Las encuestas de opinión sugieren que las acusaciones de Trump de una “elección amañada” han tocado una fibra sensible: el 41% de los votantes le cree cuando dice que las elecciones pueden ser amañadas, según una encuesta. Más de dos tercios de los republicanos creen que si Hillary Clinton es declarada ganadora, será por culpa de una votación ilegal o una votación manipulada, según otro estudio.

Casi con total seguridad, esas actitudes son el resultado de una década con la letanía por parte de los republicanos de que las elecciones pueden ser manipuladas por la participación ilegal de gente muerta, migrantes ilegales e incluso de animales domésticos. A día de hoy, muchos republicanos están convencidos de que Barack Obama fue elegido solo porque grupos de organización comunitaria como Acorn –ahora desaparecida– registraron cifras extraordinarias de votantes que no existían en barrios marginales y porque autobuses llenos de mexicanos cruzaron la frontera para votar utilizando algún otro nombre.
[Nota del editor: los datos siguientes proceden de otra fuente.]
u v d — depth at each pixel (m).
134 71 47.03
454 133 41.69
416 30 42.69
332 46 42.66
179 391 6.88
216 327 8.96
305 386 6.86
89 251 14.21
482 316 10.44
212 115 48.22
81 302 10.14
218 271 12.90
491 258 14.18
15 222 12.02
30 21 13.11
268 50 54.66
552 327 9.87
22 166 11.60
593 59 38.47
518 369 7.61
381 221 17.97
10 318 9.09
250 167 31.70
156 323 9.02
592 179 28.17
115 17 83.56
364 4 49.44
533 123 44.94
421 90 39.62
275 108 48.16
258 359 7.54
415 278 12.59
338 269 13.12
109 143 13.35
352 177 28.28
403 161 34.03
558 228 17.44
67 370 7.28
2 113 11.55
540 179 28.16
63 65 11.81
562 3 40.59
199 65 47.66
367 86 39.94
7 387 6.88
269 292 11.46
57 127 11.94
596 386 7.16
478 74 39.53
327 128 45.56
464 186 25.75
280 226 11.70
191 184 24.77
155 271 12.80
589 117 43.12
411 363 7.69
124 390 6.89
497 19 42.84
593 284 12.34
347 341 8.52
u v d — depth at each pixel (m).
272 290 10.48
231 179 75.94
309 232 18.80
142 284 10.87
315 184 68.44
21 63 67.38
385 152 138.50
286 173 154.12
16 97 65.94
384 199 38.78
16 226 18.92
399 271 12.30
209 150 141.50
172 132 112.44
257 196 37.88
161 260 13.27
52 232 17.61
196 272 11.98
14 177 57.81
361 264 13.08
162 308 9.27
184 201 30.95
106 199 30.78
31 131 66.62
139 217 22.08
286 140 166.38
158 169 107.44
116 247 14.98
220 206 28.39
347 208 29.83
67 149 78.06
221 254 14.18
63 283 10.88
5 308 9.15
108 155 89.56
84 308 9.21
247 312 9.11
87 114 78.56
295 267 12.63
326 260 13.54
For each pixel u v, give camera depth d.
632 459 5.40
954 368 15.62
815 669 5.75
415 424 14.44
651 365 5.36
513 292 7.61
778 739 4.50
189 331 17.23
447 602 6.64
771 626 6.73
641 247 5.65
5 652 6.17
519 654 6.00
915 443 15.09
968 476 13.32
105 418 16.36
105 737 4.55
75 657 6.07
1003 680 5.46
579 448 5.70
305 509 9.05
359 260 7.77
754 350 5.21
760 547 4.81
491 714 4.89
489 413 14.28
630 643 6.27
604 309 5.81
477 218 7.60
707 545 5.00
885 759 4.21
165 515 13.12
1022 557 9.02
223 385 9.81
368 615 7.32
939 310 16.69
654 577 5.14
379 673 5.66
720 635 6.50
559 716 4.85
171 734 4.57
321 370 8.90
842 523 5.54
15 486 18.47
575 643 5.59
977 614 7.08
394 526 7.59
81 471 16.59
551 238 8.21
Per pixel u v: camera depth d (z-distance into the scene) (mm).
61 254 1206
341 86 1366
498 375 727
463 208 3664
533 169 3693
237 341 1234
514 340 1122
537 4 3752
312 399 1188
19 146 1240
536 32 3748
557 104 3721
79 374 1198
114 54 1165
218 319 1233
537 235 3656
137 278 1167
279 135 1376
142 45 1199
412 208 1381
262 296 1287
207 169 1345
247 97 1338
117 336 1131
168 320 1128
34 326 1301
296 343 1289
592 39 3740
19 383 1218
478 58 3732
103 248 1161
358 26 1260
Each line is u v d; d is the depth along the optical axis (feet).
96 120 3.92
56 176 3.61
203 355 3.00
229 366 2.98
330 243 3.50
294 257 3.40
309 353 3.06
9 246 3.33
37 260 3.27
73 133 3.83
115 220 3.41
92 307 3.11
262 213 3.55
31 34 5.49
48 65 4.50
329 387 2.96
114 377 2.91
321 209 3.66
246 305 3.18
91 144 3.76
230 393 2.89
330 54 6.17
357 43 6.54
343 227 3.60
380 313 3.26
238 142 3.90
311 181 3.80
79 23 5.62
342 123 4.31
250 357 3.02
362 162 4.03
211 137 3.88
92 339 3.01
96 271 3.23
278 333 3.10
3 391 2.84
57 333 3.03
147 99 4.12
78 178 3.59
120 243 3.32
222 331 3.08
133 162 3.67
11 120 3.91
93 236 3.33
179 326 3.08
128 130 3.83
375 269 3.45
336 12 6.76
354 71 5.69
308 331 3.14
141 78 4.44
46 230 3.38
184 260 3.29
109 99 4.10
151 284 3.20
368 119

Ocho años antes de que Trump dijese en público las palabras “elecciones amañadas”, el primer oponente republicano de Obama, John McCain, dijo en un debate presidencial que Acorn estaba “a punto de perpetrar uno de los mayores fraudes en la historia de las votaciones de este país, quizá destrozando el tejido democrático”. Nunca apareció una prueba de un solo voto emitido de manera fraudulenta procedente de las actividades de Acorn.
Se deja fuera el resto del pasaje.